1. Glaser AN. High-Yield Biostatistics, 2nd edition. 2001, Philadelphia: Lippincott Williams & Wilkins.

2. Hildebrand DK, Ott L. Statistical Thinking for Managers, 2nd edition. 1987, Boston: Duxbury Press.

Answers to questions

1. Descriptive statistics are the rates of bicycle helmet use in the injured group and in the control group. The proper inferential statistical test to use is a chi-square test.

2. The rate of bicycle helmet use in the injured group is significantly different from that in the control group.
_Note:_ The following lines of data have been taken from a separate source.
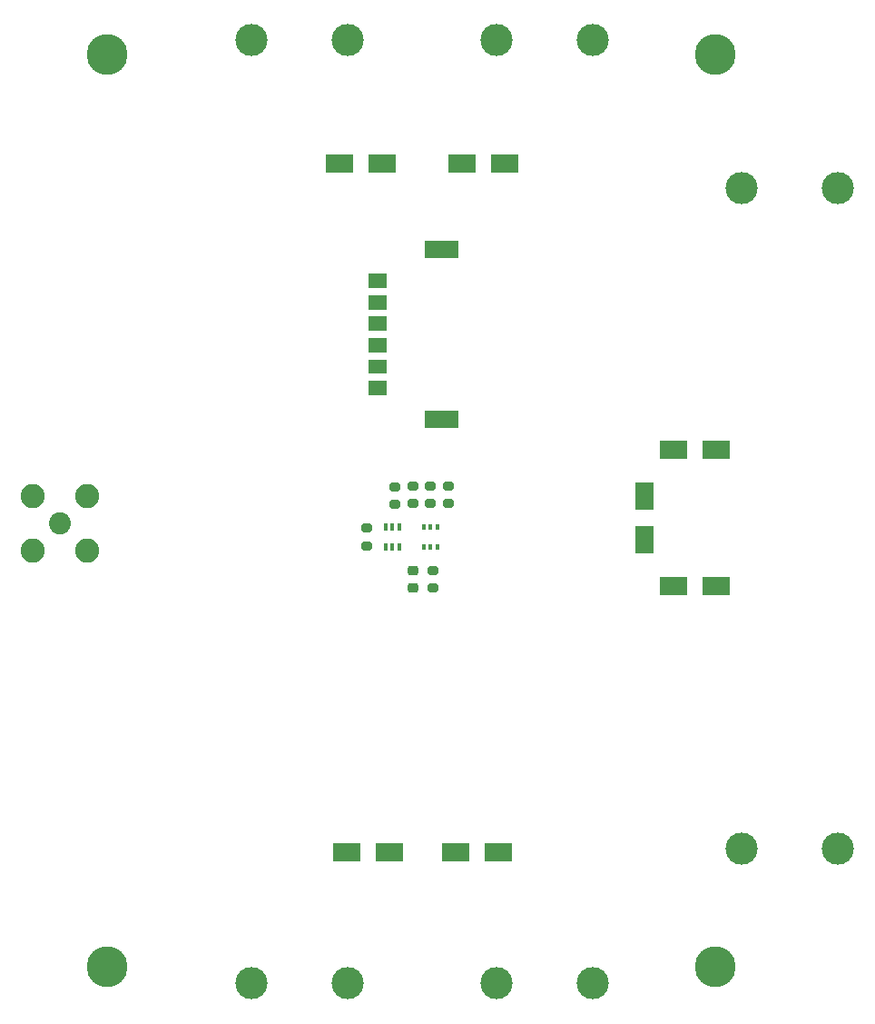
<source format=gts>
%TF.GenerationSoftware,KiCad,Pcbnew,(6.0.5)*%
%TF.CreationDate,2022-07-09T16:09:43-07:00*%
%TF.ProjectId,solar-panel-side-Z-minus,736f6c61-722d-4706-916e-656c2d736964,rev?*%
%TF.SameCoordinates,Original*%
%TF.FileFunction,Soldermask,Top*%
%TF.FilePolarity,Negative*%
%FSLAX46Y46*%
G04 Gerber Fmt 4.6, Leading zero omitted, Abs format (unit mm)*
G04 Created by KiCad (PCBNEW (6.0.5)) date 2022-07-09 16:09:43*
%MOMM*%
%LPD*%
G01*
G04 APERTURE LIST*
G04 Aperture macros list*
%AMRoundRect*
0 Rectangle with rounded corners*
0 $1 Rounding radius*
0 $2 $3 $4 $5 $6 $7 $8 $9 X,Y pos of 4 corners*
0 Add a 4 corners polygon primitive as box body*
4,1,4,$2,$3,$4,$5,$6,$7,$8,$9,$2,$3,0*
0 Add four circle primitives for the rounded corners*
1,1,$1+$1,$2,$3*
1,1,$1+$1,$4,$5*
1,1,$1+$1,$6,$7*
1,1,$1+$1,$8,$9*
0 Add four rect primitives between the rounded corners*
20,1,$1+$1,$2,$3,$4,$5,0*
20,1,$1+$1,$4,$5,$6,$7,0*
20,1,$1+$1,$6,$7,$8,$9,0*
20,1,$1+$1,$8,$9,$2,$3,0*%
G04 Aperture macros list end*
%ADD10C,0.010000*%
%ADD11R,2.500000X1.700000*%
%ADD12R,1.700000X2.500000*%
%ADD13C,2.050000*%
%ADD14C,2.250000*%
%ADD15C,2.600000*%
%ADD16C,3.800000*%
%ADD17RoundRect,0.200000X0.275000X-0.200000X0.275000X0.200000X-0.275000X0.200000X-0.275000X-0.200000X0*%
%ADD18RoundRect,0.200000X-0.275000X0.200000X-0.275000X-0.200000X0.275000X-0.200000X0.275000X0.200000X0*%
%ADD19R,0.400000X0.600000*%
%ADD20RoundRect,0.225000X-0.250000X0.225000X-0.250000X-0.225000X0.250000X-0.225000X0.250000X0.225000X0*%
%ADD21R,0.400000X0.650000*%
%ADD22C,3.000000*%
G04 APERTURE END LIST*
G36*
X146476200Y-77731200D02*
G01*
X144873800Y-77731200D01*
X144873800Y-76478800D01*
X146476200Y-76478800D01*
X146476200Y-77731200D01*
G37*
D10*
X146476200Y-77731200D02*
X144873800Y-77731200D01*
X144873800Y-76478800D01*
X146476200Y-76478800D01*
X146476200Y-77731200D01*
G36*
X153176200Y-70961200D02*
G01*
X150123800Y-70961200D01*
X150123800Y-69458800D01*
X153176200Y-69458800D01*
X153176200Y-70961200D01*
G37*
X153176200Y-70961200D02*
X150123800Y-70961200D01*
X150123800Y-69458800D01*
X153176200Y-69458800D01*
X153176200Y-70961200D01*
G36*
X153176200Y-86751200D02*
G01*
X150123800Y-86751200D01*
X150123800Y-85248800D01*
X153176200Y-85248800D01*
X153176200Y-86751200D01*
G37*
X153176200Y-86751200D02*
X150123800Y-86751200D01*
X150123800Y-85248800D01*
X153176200Y-85248800D01*
X153176200Y-86751200D01*
G36*
X146476200Y-79731200D02*
G01*
X144873800Y-79731200D01*
X144873800Y-78478800D01*
X146476200Y-78478800D01*
X146476200Y-79731200D01*
G37*
X146476200Y-79731200D02*
X144873800Y-79731200D01*
X144873800Y-78478800D01*
X146476200Y-78478800D01*
X146476200Y-79731200D01*
G36*
X146476200Y-83731200D02*
G01*
X144873800Y-83731200D01*
X144873800Y-82478800D01*
X146476200Y-82478800D01*
X146476200Y-83731200D01*
G37*
X146476200Y-83731200D02*
X144873800Y-83731200D01*
X144873800Y-82478800D01*
X146476200Y-82478800D01*
X146476200Y-83731200D01*
G36*
X146476200Y-73731200D02*
G01*
X144873800Y-73731200D01*
X144873800Y-72478800D01*
X146476200Y-72478800D01*
X146476200Y-73731200D01*
G37*
X146476200Y-73731200D02*
X144873800Y-73731200D01*
X144873800Y-72478800D01*
X146476200Y-72478800D01*
X146476200Y-73731200D01*
G36*
X146476200Y-81731200D02*
G01*
X144873800Y-81731200D01*
X144873800Y-80478800D01*
X146476200Y-80478800D01*
X146476200Y-81731200D01*
G37*
X146476200Y-81731200D02*
X144873800Y-81731200D01*
X144873800Y-80478800D01*
X146476200Y-80478800D01*
X146476200Y-81731200D01*
G36*
X146476200Y-75731200D02*
G01*
X144873800Y-75731200D01*
X144873800Y-74478800D01*
X146476200Y-74478800D01*
X146476200Y-75731200D01*
G37*
X146476200Y-75731200D02*
X144873800Y-75731200D01*
X144873800Y-74478800D01*
X146476200Y-74478800D01*
X146476200Y-75731200D01*
D11*
X173260000Y-101600000D03*
X177260000Y-101600000D03*
X157575000Y-62230000D03*
X153575000Y-62230000D03*
D12*
X170561000Y-93250000D03*
X170561000Y-97250000D03*
D13*
X116078000Y-95758000D03*
D14*
X118618000Y-98298000D03*
X113538000Y-93218000D03*
X118618000Y-93218000D03*
X113538000Y-98298000D03*
D11*
X142780000Y-126365000D03*
X146780000Y-126365000D03*
X177260000Y-88900000D03*
X173260000Y-88900000D03*
X152940000Y-126365000D03*
X156940000Y-126365000D03*
X146145000Y-62230000D03*
X142145000Y-62230000D03*
D15*
X120490000Y-137070000D03*
D16*
X120490000Y-137070000D03*
D15*
X177164000Y-52070000D03*
D16*
X177164000Y-52070000D03*
D15*
X177164000Y-137070000D03*
D16*
X177164000Y-137070000D03*
X120490000Y-52070000D03*
D15*
X120490000Y-52070000D03*
D17*
X150876000Y-101790000D03*
X150876000Y-100140000D03*
D18*
X152273000Y-92266000D03*
X152273000Y-93916000D03*
D17*
X147320000Y-93979000D03*
X147320000Y-92329000D03*
D19*
X151272000Y-96078000D03*
X150622000Y-96078000D03*
X149972000Y-96078000D03*
X149972000Y-97978000D03*
X150622000Y-97978000D03*
X151272000Y-97978000D03*
D17*
X144653000Y-97853000D03*
X144653000Y-96203000D03*
D18*
X148971000Y-92266000D03*
X148971000Y-93916000D03*
X150622000Y-92266000D03*
X150622000Y-93916000D03*
D20*
X148971000Y-100190000D03*
X148971000Y-101740000D03*
D21*
X147716000Y-96078000D03*
X147066000Y-96078000D03*
X146416000Y-96078000D03*
X146416000Y-97978000D03*
X147066000Y-97978000D03*
X147716000Y-97978000D03*
D22*
X133930000Y-138630000D03*
X142930000Y-138630000D03*
X188650000Y-64470000D03*
X179650000Y-64470000D03*
X142930000Y-50700000D03*
X133930000Y-50700000D03*
X156790000Y-138630000D03*
X165790000Y-138630000D03*
X165790000Y-50700000D03*
X156790000Y-50700000D03*
X179650000Y-126030000D03*
X188650000Y-126030000D03*
M02*

</source>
It might be tempting to say that bicycle helmets prevent significant head injuries from this study, but such a study is not good enough to conclude this.

3. Bicycle helmet use rates in the two groups are the same.

4a. Categorical.

4b. Continuous.

4c. Continuous.

4d. Continuous.

4e. Categorical. The patient either has it or they don't.

4f. This could be both depending on what we mean by this. This would be a continuous variable if we are referring to the CSF WBC count, the RBC count, the CSF glucose, or the CSF protein. This would be a categorical variable if we are considering the CSF to be normal or abnormal, or if we are considering the gram stain result (organisms versus no organisms).

4g. Categorical. The patient either has it or they don't.

5. The basic descriptive statistic is the mean oxygen saturations in each group. Other commonly cited descriptive statistics are the standard deviations and the ranges for each group, which would describe the spread of the data. The inferential statistical test would be a T-test or ANOVA.

6. This difference is statistically significant, but it is not very clinically important because the difference between 95.6% and 94.5% is only about 1%. Continuous pulse oximetry readings will frequently fluctuate by 2 to 4 percentage points on the same patient without any clinical changes occurring.

7. The oxygen saturation (like most biomedical measurements) is not normally distributed. Most biomedical measurements have a theoretical limit on their values. Oxygen saturation values cannot exceed 100%. Thus, if one creates a distribution of oxygen saturation measurements, it will show a few points below 80%, a few more points between 80% and 90%, a fair number of points between 90% and 95%, a large number of points between 95% and 100%, and no points about 100%. This is not bell shaped. Other examples of theoretical limits are: glucose values cannot go below zero, respiratory rates will not go below 10, etc.

8a. These groups are not significantly different. The mean plus or minus two standard deviations should contain approximately 95% of the area under the bell shaped curve. Thus, the shapes of these curves are wide with substantial overlap. It is not likely that these groups will be shown to be significantly different.

8b. These standard deviations are small, so the bell shaped curves are very narrow and they do not overlap each other. Thus, it is likely that these groups will be shown to be significantly different from each other.

8c. This one is not easily determined. A T-test would have to be run to calculate the p value. The two means are fairly close to each other, but the standard deviation is also small.